The CQC will start to introduce it in phases and be clear when it will directly affect health and care providers. They are publishing the new framework now so that providers and other stakeholders can start to become familiar with it.

From 18 July 2022, providers and others will be able to read more about the quality statements and evidence categories. They have build on this with more detail about how it will work in practice over the coming weeks and months. For example, information on the evidence we’ll require in their assessments of each service type and what their assessments will look like.

What’s different

They’ve already confirmed that the quality ratings and five key questions will stay central to their approach. But by replacing the existing key lines of enquiry (KLOEs) and prompts with new ‘quality statements’. These will reduce the duplication that’s in the four current separate assessment frameworks to allow them to focus on specific topic areas under each key question, and will link to the relevant regulations to make it easier for providers.
++++++++++
-- Stated goal --
Reproduce the passage on the CQC's new framework word for word, from "They’ve already confirmed" up to and including "easier for providers.". The listing comes from a different source than the passage.

-- Raw data --
++++++++++
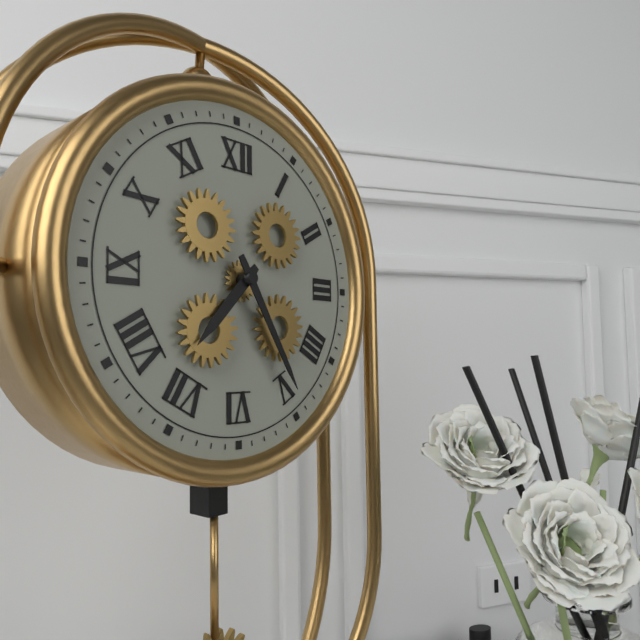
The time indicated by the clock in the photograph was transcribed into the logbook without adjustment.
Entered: 7:25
++++++++++
-- The completed task --
They’ve already confirmed that the quality ratings and five key questions will stay central to their approach. But by replacing the existing key lines of enquiry (KLOEs) and prompts with new ‘quality statements’. These will reduce the duplication that’s in the four current separate assessment frameworks to allow them to focus on specific topic areas under each key question, and will link to the relevant regulations to make it easier for providers.